>> BEGIN

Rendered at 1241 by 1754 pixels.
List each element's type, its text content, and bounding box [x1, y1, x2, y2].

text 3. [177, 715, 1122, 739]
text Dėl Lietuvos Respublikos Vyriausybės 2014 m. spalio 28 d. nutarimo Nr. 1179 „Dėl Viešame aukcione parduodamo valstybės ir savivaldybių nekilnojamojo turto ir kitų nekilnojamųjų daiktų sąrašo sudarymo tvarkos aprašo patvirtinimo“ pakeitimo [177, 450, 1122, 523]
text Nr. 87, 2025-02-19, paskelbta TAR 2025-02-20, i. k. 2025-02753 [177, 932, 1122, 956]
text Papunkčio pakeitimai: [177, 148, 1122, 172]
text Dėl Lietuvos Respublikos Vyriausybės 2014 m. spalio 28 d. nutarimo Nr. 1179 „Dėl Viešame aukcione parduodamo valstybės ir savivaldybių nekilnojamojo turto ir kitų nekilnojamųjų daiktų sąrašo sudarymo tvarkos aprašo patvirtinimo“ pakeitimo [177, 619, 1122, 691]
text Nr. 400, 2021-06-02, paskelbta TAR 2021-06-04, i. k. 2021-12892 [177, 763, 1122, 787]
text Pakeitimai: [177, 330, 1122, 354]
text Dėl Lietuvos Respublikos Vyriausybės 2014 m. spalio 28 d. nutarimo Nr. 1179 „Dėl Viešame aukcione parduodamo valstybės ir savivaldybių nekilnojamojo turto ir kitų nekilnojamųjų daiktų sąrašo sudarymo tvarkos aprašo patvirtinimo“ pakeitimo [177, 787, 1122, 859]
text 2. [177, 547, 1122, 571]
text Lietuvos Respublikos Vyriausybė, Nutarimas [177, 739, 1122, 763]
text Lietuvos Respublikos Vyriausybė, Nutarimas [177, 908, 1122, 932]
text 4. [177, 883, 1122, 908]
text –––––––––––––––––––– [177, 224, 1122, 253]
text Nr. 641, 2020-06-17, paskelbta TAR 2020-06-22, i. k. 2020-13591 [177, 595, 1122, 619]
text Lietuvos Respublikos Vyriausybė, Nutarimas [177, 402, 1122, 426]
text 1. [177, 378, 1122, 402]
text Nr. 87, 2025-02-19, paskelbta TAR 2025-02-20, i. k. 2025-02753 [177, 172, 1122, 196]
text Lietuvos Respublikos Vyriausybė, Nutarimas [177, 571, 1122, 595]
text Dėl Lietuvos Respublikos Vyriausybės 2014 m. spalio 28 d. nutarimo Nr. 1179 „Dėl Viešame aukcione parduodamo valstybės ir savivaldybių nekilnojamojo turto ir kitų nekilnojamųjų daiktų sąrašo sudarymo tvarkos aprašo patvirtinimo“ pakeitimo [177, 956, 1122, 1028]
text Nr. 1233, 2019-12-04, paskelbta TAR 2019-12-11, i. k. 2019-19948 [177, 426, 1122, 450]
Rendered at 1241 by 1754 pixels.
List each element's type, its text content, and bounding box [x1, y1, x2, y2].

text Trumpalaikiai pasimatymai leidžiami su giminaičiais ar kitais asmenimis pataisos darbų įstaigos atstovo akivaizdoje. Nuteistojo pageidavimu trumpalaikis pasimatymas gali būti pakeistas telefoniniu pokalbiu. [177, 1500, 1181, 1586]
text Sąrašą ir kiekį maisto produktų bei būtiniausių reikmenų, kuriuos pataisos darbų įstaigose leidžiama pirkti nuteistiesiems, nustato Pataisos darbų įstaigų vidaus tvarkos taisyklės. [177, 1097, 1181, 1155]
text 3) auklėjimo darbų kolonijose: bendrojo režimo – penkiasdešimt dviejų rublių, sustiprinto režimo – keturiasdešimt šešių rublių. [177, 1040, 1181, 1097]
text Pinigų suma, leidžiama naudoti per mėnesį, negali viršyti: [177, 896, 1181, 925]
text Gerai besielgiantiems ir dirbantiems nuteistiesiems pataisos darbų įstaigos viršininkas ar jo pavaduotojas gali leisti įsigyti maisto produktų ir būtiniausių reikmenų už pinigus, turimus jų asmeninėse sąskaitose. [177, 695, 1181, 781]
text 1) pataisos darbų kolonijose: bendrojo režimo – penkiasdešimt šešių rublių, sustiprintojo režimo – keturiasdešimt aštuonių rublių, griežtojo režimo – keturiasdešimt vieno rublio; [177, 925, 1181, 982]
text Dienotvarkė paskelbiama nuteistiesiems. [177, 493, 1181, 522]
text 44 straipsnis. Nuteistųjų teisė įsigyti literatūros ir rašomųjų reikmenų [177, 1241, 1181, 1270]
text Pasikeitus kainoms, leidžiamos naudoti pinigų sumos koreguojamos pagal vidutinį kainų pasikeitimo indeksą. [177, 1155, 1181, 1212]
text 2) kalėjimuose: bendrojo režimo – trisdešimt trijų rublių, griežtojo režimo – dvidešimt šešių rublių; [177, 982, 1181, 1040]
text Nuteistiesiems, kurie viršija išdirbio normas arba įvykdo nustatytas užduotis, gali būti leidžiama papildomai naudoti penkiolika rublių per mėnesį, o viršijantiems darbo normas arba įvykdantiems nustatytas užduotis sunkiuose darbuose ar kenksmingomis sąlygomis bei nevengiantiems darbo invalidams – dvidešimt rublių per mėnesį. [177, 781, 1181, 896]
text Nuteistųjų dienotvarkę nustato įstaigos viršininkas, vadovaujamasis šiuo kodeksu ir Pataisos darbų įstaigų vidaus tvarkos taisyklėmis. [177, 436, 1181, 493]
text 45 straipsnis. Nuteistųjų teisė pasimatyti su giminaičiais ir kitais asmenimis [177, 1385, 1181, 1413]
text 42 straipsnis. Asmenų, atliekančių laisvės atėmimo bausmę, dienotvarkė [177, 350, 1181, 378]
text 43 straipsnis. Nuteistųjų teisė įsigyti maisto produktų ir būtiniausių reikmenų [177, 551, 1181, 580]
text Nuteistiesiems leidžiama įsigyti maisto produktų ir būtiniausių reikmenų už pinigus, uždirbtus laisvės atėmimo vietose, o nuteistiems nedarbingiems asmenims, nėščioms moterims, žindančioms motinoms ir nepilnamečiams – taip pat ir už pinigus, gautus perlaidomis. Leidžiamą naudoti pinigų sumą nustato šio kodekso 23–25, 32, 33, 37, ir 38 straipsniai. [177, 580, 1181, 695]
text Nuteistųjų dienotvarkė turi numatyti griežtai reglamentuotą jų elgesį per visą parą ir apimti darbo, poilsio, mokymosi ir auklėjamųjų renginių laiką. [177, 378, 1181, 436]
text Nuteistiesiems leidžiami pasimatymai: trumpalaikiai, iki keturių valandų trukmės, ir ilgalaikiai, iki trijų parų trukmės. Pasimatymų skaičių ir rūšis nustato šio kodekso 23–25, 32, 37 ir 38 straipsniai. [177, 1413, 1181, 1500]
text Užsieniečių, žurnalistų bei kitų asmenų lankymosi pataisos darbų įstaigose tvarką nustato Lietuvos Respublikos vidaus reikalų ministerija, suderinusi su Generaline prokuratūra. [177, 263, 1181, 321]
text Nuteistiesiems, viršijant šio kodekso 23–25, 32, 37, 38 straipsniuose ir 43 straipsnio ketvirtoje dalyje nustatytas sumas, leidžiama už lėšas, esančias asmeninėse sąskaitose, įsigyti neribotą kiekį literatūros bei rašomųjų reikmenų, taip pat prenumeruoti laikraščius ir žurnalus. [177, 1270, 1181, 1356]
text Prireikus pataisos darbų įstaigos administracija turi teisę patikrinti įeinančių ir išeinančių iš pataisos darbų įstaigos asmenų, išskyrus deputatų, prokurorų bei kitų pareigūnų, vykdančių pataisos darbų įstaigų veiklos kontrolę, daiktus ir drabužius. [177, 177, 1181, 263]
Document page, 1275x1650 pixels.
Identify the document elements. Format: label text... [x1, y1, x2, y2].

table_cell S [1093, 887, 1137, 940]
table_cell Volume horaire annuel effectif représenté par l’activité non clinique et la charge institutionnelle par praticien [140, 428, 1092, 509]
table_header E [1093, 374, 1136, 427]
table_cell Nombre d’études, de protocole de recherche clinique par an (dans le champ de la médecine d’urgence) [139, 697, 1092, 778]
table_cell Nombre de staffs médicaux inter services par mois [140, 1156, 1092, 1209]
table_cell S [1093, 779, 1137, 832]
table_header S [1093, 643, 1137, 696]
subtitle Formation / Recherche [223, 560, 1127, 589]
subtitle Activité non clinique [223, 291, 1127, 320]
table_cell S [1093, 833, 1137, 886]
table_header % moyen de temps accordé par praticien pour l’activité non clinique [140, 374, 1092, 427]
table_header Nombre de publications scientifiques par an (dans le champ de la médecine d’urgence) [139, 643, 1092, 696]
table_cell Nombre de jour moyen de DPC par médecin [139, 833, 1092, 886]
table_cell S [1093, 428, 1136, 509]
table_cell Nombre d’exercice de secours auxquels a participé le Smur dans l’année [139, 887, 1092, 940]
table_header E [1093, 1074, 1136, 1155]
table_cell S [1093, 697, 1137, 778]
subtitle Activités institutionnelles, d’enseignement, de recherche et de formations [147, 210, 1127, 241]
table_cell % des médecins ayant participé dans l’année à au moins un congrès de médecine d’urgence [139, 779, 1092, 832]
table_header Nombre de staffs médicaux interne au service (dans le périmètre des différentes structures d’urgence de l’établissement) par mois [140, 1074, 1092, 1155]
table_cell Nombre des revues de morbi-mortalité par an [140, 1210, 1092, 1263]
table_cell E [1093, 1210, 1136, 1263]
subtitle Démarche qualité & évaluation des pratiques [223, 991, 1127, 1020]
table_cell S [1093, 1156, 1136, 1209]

>> END

Edit the lines from the one containing "text Trumpalaikiai pasimatymai" through the one containing "text 2) kalėjimuose: bendrojo", both included, so that "rublių" becomes "eurų" and nothing else changes. Return only those lines.

text Trumpalaikiai pasimatymai leidžiami su giminaičiais ar kitais asmenimis pataisos darbų įstaigos atstovo akivaizdoje. Nuteistojo pageidavimu trumpalaikis pasimatymas gali būti pakeistas telefoniniu pokalbiu. [177, 1500, 1181, 1586]
text Sąrašą ir kiekį maisto produktų bei būtiniausių reikmenų, kuriuos pataisos darbų įstaigose leidžiama pirkti nuteistiesiems, nustato Pataisos darbų įstaigų vidaus tvarkos taisyklės. [177, 1097, 1181, 1155]
text 3) auklėjimo darbų kolonijose: bendrojo režimo – penkiasdešimt dviejų eurų, sustiprinto režimo – keturiasdešimt šešių eurų. [177, 1040, 1181, 1097]
text Pinigų suma, leidžiama naudoti per mėnesį, negali viršyti: [177, 896, 1181, 925]
text Gerai besielgiantiems ir dirbantiems nuteistiesiems pataisos darbų įstaigos viršininkas ar jo pavaduotojas gali leisti įsigyti maisto produktų ir būtiniausių reikmenų už pinigus, turimus jų asmeninėse sąskaitose. [177, 695, 1181, 781]
text 1) pataisos darbų kolonijose: bendrojo režimo – penkiasdešimt šešių eurų, sustiprintojo režimo – keturiasdešimt aštuonių eurų, griežtojo režimo – keturiasdešimt vieno rublio; [177, 925, 1181, 982]
text Dienotvarkė paskelbiama nuteistiesiems. [177, 493, 1181, 522]
text 44 straipsnis. Nuteistųjų teisė įsigyti literatūros ir rašomųjų reikmenų [177, 1241, 1181, 1270]
text Pasikeitus kainoms, leidžiamos naudoti pinigų sumos koreguojamos pagal vidutinį kainų pasikeitimo indeksą. [177, 1155, 1181, 1212]
text 2) kalėjimuose: bendrojo režimo – trisdešimt trijų eurų, griežtojo režimo – dvidešimt šešių eurų; [177, 982, 1181, 1040]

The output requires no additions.